良い場合は、地盤調査改良事業とITコンサルティング事業の両方が拡大し、売上が330億円から350億円程度まで成長するケースである。住宅建設需要の回復や官公庁のDX需要の拡大によって案件が増加し、営業利益が10億円前後まで拡大する可能性がある。営業利益率も3%台まで改善し、ROEも10%前後まで回復すれば企業の収益力に対する評価が高まり、PERが30倍前後で安定する可能性がある。その場合、株価は550円から750円程度まで上昇するシナリオが考えられる。

中間の場合は、売上が300億円前後で推移し、営業利益も5億円から6億円程度の水準で安定するケースである。地盤調査事業とIT事業の成長が限定的で、利益も大きく伸びない状態が続く可能性がある。営業利益率も2%前後の水準で推移し、ROEも5%前後にとどまる場合、市場評価も現在と大きく変わらずPERは40倍前後で推移する可能性が高い。この場合、株価は大きく上昇することも大きく下落することもなく、300円から420円程度のレンジで比較的穏やかな値動きになる可能性がある。

悪い場合は、住宅市場の減速やIT事業の採算悪化などによって利益が再び赤字になるケースである。営業利益が3億円以下、あるいは赤字になると市場の評価は急速に低下し、PER評価も難しくなる可能性がある。ROEもマイナスが続くような状況になると、株価はPBRを基準にした評価になりやすい。この場合、株価は200円から260円程度まで下落する可能性が考えられる。

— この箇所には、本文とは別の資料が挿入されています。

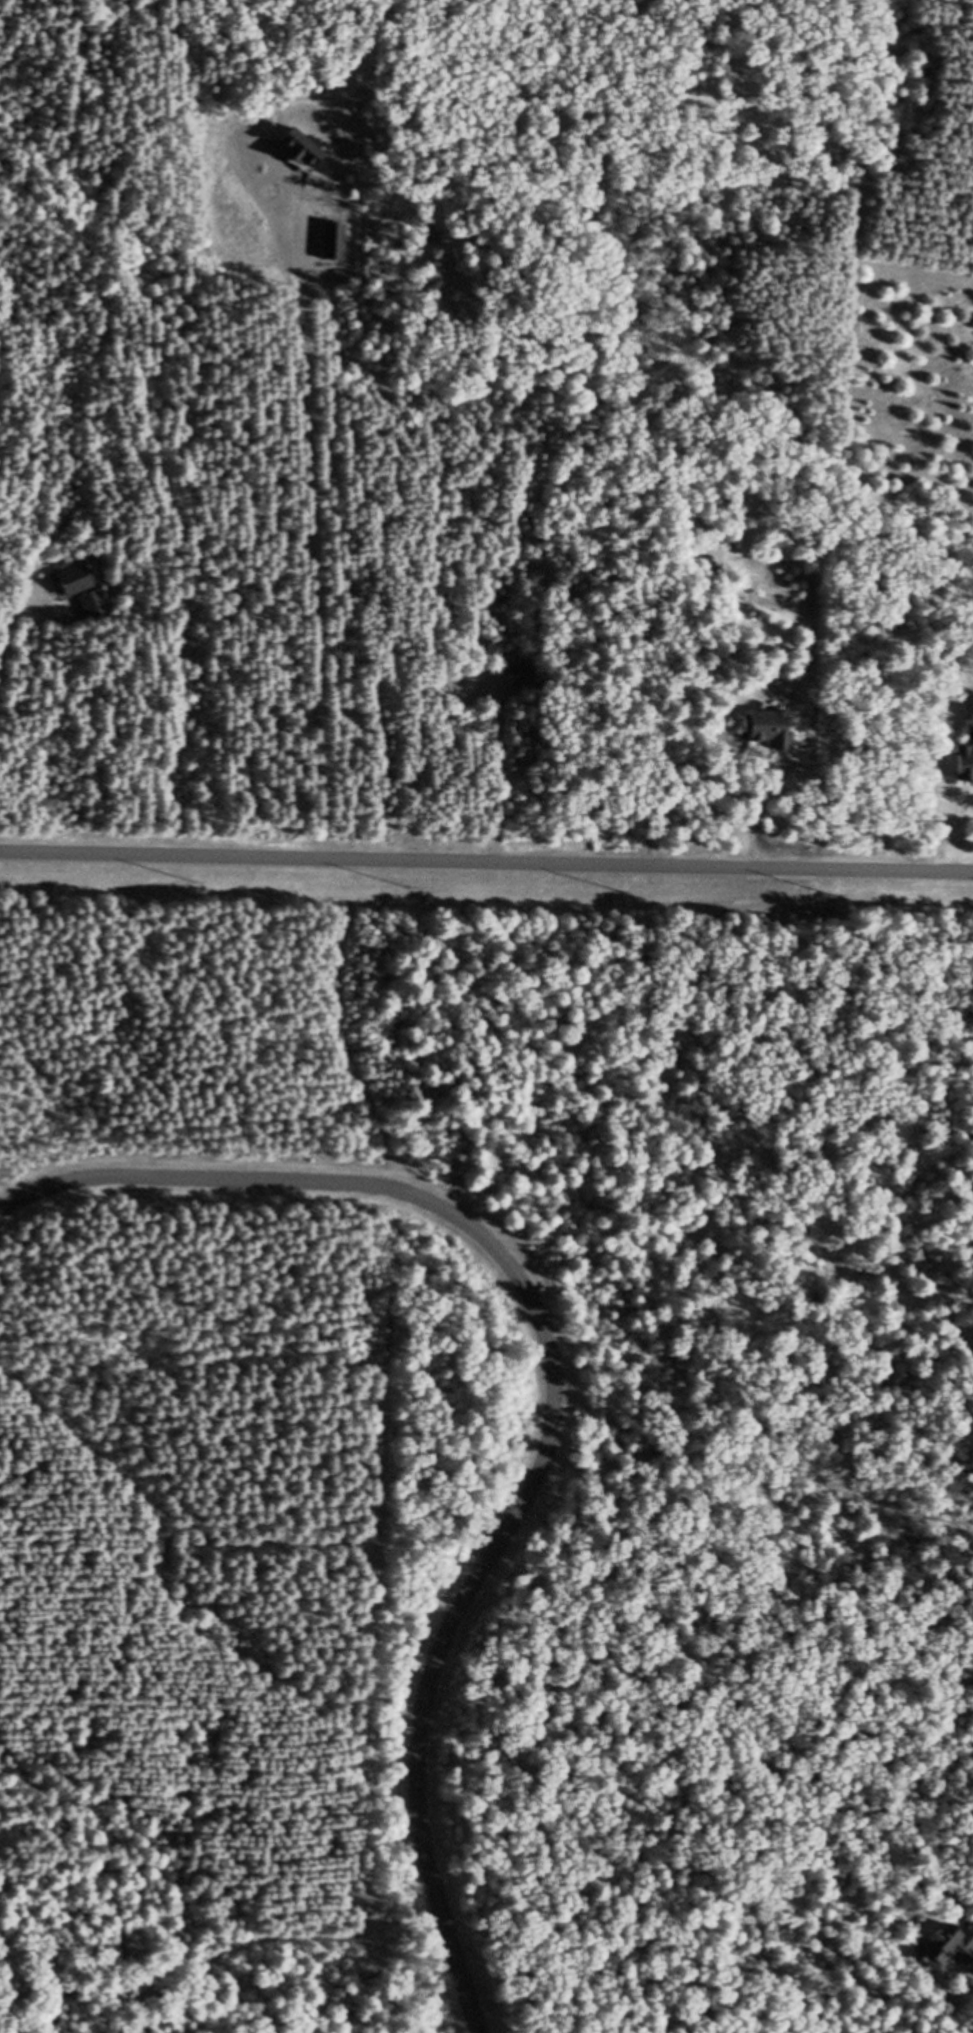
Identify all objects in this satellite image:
building: (74, 589)
building: (96, 614)
building: (522, 688)
building: (469, 689)
building: (769, 737)
building: (964, 772)
road: (755, 808)
road: (486, 856)
road: (562, 1394)
building: (946, 1956)

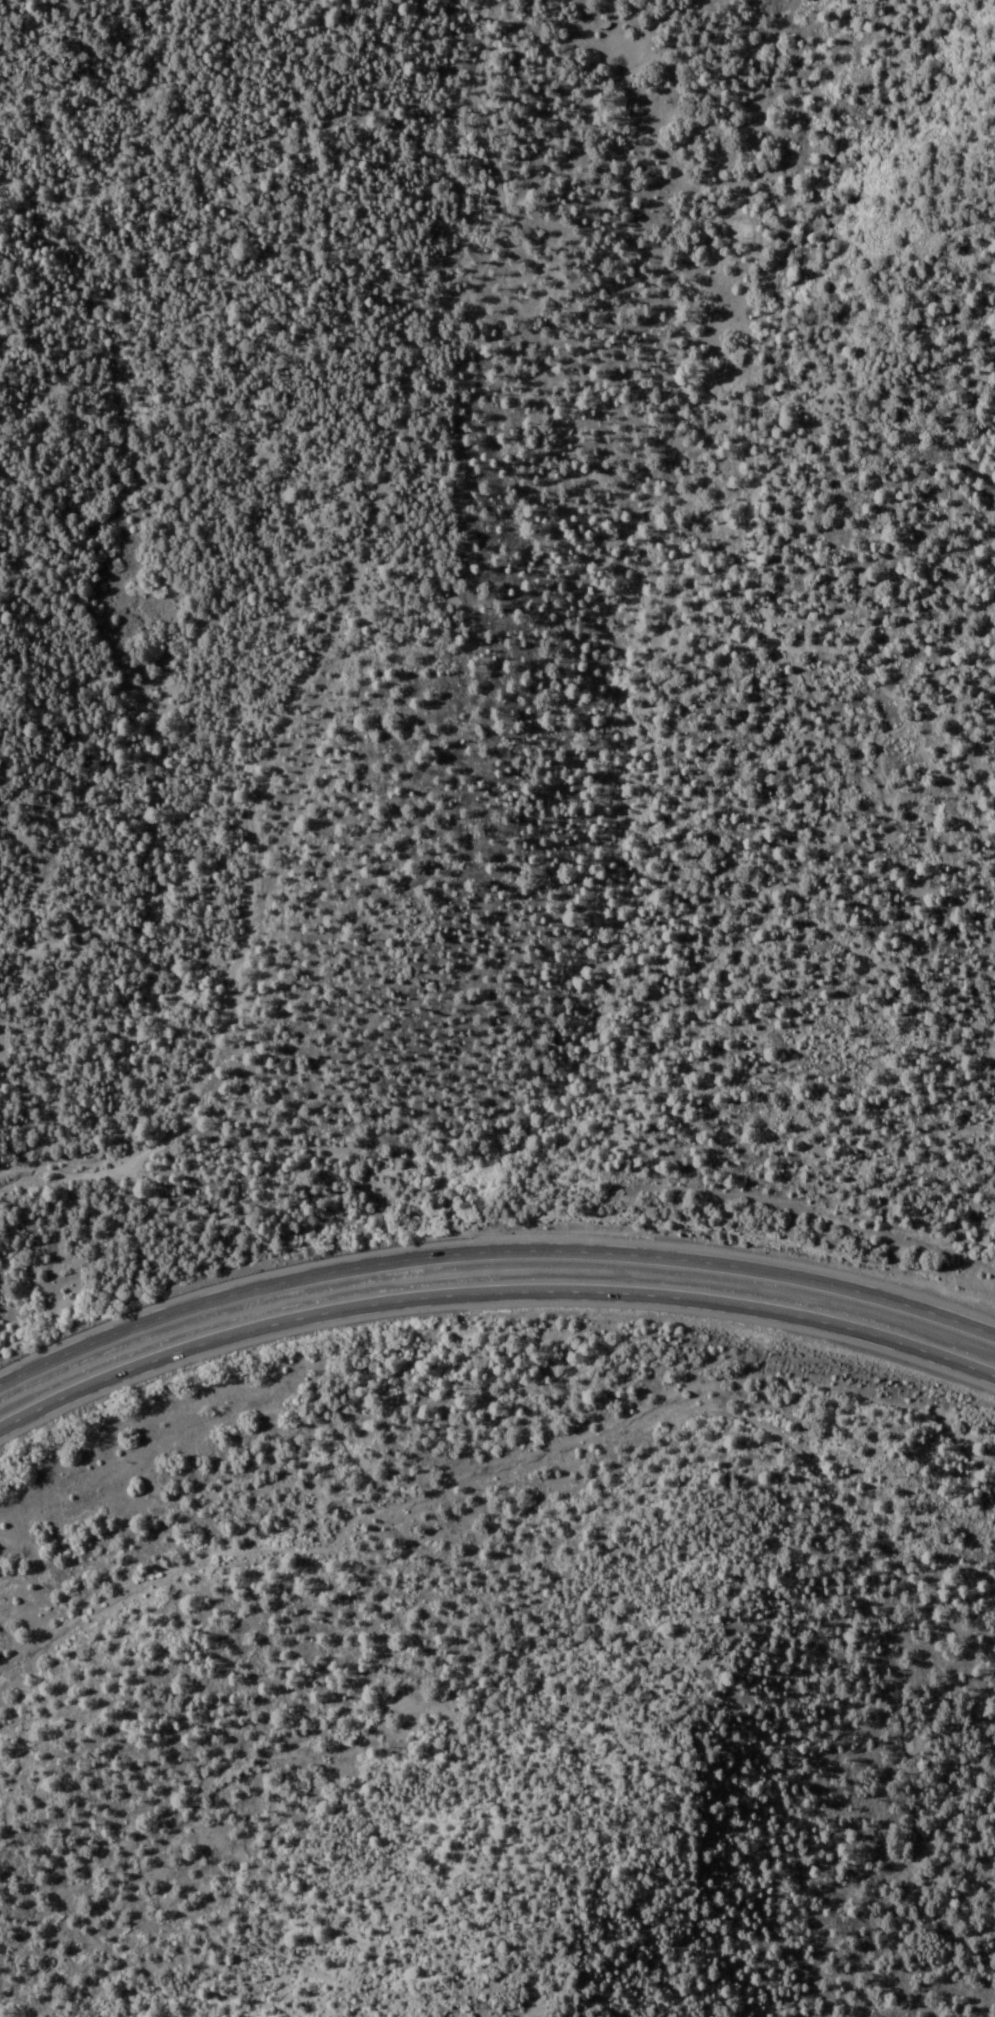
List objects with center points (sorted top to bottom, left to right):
road: (587, 99)
road: (968, 216)
road: (748, 518)
road: (320, 646)
road: (919, 699)
road: (490, 1248)
road: (491, 1292)
road: (968, 1441)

まとめると、SAAFホールディングスは地盤調査改良事業を中心にITコンサルティングなど複数の事業を持つ企業であるが、現状は利益率が低く業績の安定性もまだ強いとは言えない段階にある。株価は将来の成長期待によって評価されている面が強く、配当も出ていないため基本的には成長期待型の小型株に近い性格の銘柄と言える。5年間の株価イメージとしては、良い場合550円から750円、中間の場合300円から420円、悪い場合200円から260円程度のレンジで推移する可能性が考えられる。

この記事の最終更新日:2026年3月7日

※本記事は最新の株価データに基づいて作成しています。